If I needed more than 1 I’d reorder them, it’s not a substantial part of the cost of even just the PSU.

Damaged traces would have surprised me, usually what happens is something acts as a fuse, and everything else survives, traces can take a lot of current, so they’re not likely to go first.
Once the mosfet shorted, the diodes were a direct path to ground, but still substantially higher resistance than the traces on the board, so the bulk of the voltage is dropped across the component, they overheat explode, and then theirs no more current to damage anything.

Now with “fixed” Mosfet Wiring.
After tracking down that the other (not exploded) Zenner diode on the board had also failed. It now appears to produce the correct voltage.
So at this point it’s about packaging this and the DC supplies for the heaters into a box.

image1280×1706 120 KB

image1280×1706 122 KB

That’s the rear of the PSU, yes the tube goes in the back!

I actually did most of the work the past weekend, drilling the 200 or so holes wasn’t what I would term fun.
I walked away in disgust when I powered it up and it had a very obvious hum, took me a couple of days to track it down.

My first thought was it had to be the 400V PSU since I’d never used the tube rectified version to power the amp. In the end that was fine.
After prodding with a scope I determined the the DC from the 2 2.5V heaters had a small 60Hz signal sitting on it, this made no sense to me, those I’d tested with the amp, and the fact it was on both I really couldn’t understand.
The cause of the issue believe it or not was the 6ft power cable, when I’d connected the power supply to the amp, I had to adjust the trim pots on the two DC supplies to bring the voltage upto 2.5V, in doing so I’d actually exceeded the maximum voltage the rectifier could deliver from the power transformer.

The reason for this is kind of interesting, the 2A3 has a 2.5V 2.5A heater, that’s a lot of current at a very low voltage, I needed an ~4V Transformer to be able to supply that regulated.
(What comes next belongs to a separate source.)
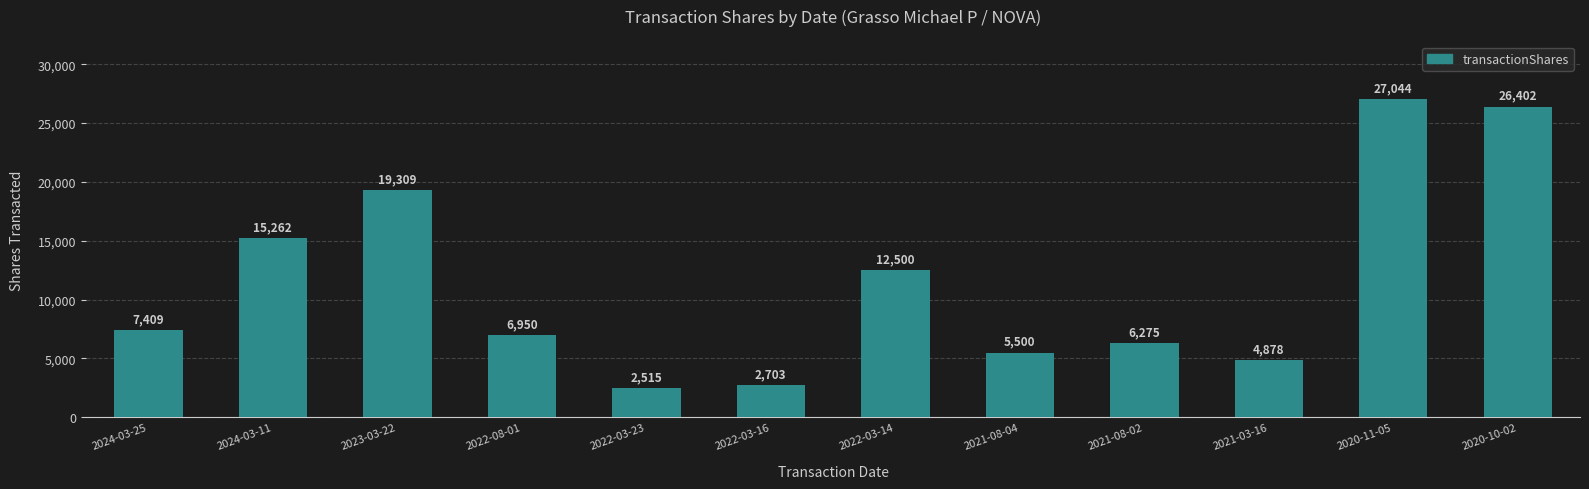

What is the difference between the second highest and second lowest values?

23699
I couldn’t find one so I’m using a 6.3V supply that means the regulator has to shed ~12W in heat, which made it run VERY hot. My solution was to add a 1 Ohm resistor in series with the filament, meaning I now needed to supply 5V at 2.5A, but the resistor would be shedding ~6W of the heat rather than the rectifier.
The 6ft power cable added, I’d guess about 200 milliohms of resistance to the circuit, that cost me about 0.5V, so I now had to supply 5.5V to the circuit and the voltage drop over the rectifier was too large to be able to do that. Swap the 1 Ohm resistor for 0.5 Ohm resistor and all fixed.
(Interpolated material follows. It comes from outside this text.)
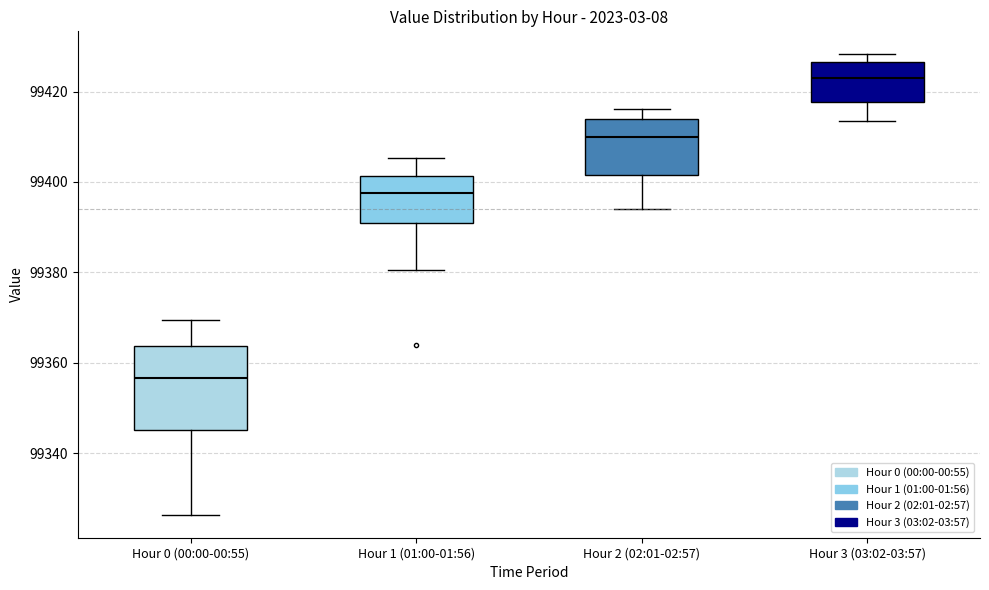

Reading left to right, read every box against the y-axis: the position of its median line, the range the box covers, and the ends of its whiskers. The values are not printed on the chart, so give them approximately, as read against the axis.

Hour 0 (00:00-00:55): median 99356, box 99346 to 99364, whiskers 99326 to 99370
Hour 1 (01:00-01:56): median 99398, box 99390 to 99402, whiskers 99380 to 99406
Hour 2 (02:01-02:57): median 99410, box 99402 to 99414, whiskers 99394 to 99416
Hour 3 (03:02-03:57): median 99422, box 99418 to 99426, whiskers 99414 to 99428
I kind of knew cabling was an issue with 2A3 heaters, I remember reading somewhere that a PSU should put out 2.6V into the heater because the loss at the socket itself was enough that you’d drop 0.1V before you got to the pin itself.

Other discoveries, apparently I implemented a tube heater soft start by accident, it takes a good 10 seconds for the heaters to get near intended voltage and probably 10-15 minutes after that before the voltage reaches optimal.
The 400V line takes about the same time, to come up, but that isn’t a surprise.

The PSU still has no front panel, or power switch, but appears to be working fine.

I wish I could compare it with the SS rectifier, but I haven’t heard the amp in 3 weeks, and I’m going from dual mono PSU’s to one that shares 400V Power, And the PSU Transformer is at leas 3x the output, and the Choke rated for more than double. If you put a gun to my head I’d say it might be a bit more open than the SS rectified version.

I still have an issue I need to track if I ground the PSU case, I get a really loud hum, so something else is coupled to it somewhere, it’s not obvious to me what, but I have a couple of things I can try.

Please tell me you have a drill press at home. Those could not possibly have come out that perfectly spaced with a hand held drill!

I do have a drill press, but they were actually all drilled with a hand drill.
I have a CNC router that won’t drill the holes, but I could set it up with a spot drill to mark them all, since once it’s spot drilled the bits will naturally center on the spot, it’s just a question of keeping the drill vertical.

And fixed the case ground issue, lose filament from one of the multistranded input wires on the 2.5V supply was touching a brass standoff.

And finally with a power button and front facia installed.
I think I’m just going to put the amp in a wooden box.

image1280×960 85 KB

Got a name for it yet?